Supplied information:

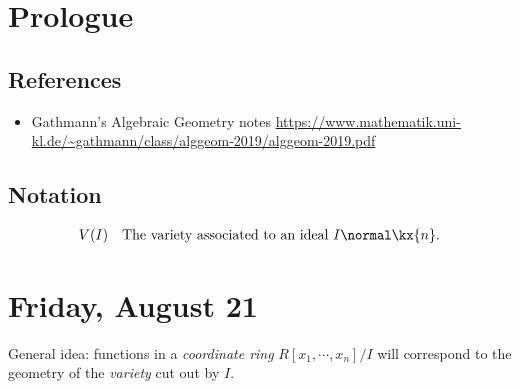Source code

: \newpage

\tableofcontents
\newpage

\hypertarget{prologue}{%
\section*{Prologue}\label{prologue}}

\hypertarget{references}{%
\subsection{References}\label{references}}

\begin{itemize}
\tightlist
\item
  Gathmann's Algebraic Geometry notes\autocite{AndreasGathmann515}
  \url{https://www.mathematik.uni-kl.de/~gathmann/class/alggeom-2019/alggeom-2019.pdf}
\end{itemize}

\hypertarget{notation}{%
\subsection{Notation}\label{notation}}

\begin{align*}  
V(I) && \text{The variety associated to an ideal } I \normal \kx{n}
.\end{align*}


\newpage

\hypertarget{friday-august-21}{%
\section{Friday, August 21}\label{friday-august-21}}

General idea: functions in a \emph{coordinate ring}
\(R[x_1, \cdots, x_n]/I\) will correspond to the geometry of the
\emph{variety} cut out by \(I\).

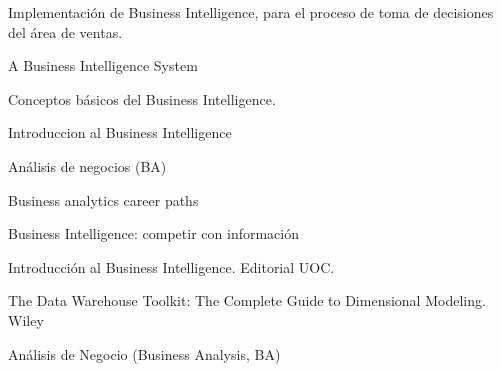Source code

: \documentclass[twoside,twocolumn]{article}
\begin{document}
\begin{thebibliography}{99} 

\newblock Implementación de Business Intelligence, para el proceso de toma de decisiones del área de ventas.

\newblock A Business Intelligence System

Conceptos básicos del Business Intelligence.

\newblock Introduccion al Business Intelligence

\newblock Análisis de negocios (BA)

\newblock Business analytics career paths

\newblock Business Intelligence: competir con información


\bibitem[Curto J., 2010]{} 
\newblock Introducción al Business Intelligence. Editorial UOC.

\newblock  The Data Warehouse Toolkit: The Complete Guide to Dimensional Modeling. Wiley

\bibitem[Carolina A., 2017]{} 
\newblock  Análisis de Negocio (Business Analysis, BA)
 
\end{thebibliography}


\end{document}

Exercise prompt:
Nothing but an exact copy of the data, without its images, should make up your answer.

Final answer:
Source code

: \newpage

\tableofcontents
\newpage

\hypertarget{prologue}{%
\section*{Prologue}\label{prologue}}

\hypertarget{references}{%
\subsection{References}\label{references}}

\begin{itemize}
\tightlist
\item
  Gathmann's Algebraic Geometry notes\autocite{AndreasGathmann515}
  \url{https://www.mathematik.uni-kl.de/~gathmann/class/alggeom-2019/alggeom-2019.pdf}
\end{itemize}

\hypertarget{notation}{%
\subsection{Notation}\label{notation}}

\begin{align*}  
V(I) && \text{The variety associated to an ideal } I \normal \kx{n}
.\end{align*}


\newpage

\hypertarget{friday-august-21}{%
\section{Friday, August 21}\label{friday-august-21}}

General idea: functions in a \emph{coordinate ring}
\(R[x_1, \cdots, x_n]/I\) will correspond to the geometry of the
\emph{variety} cut out by \(I\).

Source code

: \documentclass[twoside,twocolumn]{article}
\begin{document}
\begin{thebibliography}{99} 

\newblock Implementación de Business Intelligence, para el proceso de toma de decisiones del área de ventas.

\newblock A Business Intelligence System

Conceptos básicos del Business Intelligence.

\newblock Introduccion al Business Intelligence

\newblock Análisis de negocios (BA)

\newblock Business analytics career paths

\newblock Business Intelligence: competir con información


\bibitem[Curto J., 2010]{} 
\newblock Introducción al Business Intelligence. Editorial UOC.

\newblock  The Data Warehouse Toolkit: The Complete Guide to Dimensional Modeling. Wiley

\bibitem[Carolina A., 2017]{} 
\newblock  Análisis de Negocio (Business Analysis, BA)
 
\end{thebibliography}


\end{document}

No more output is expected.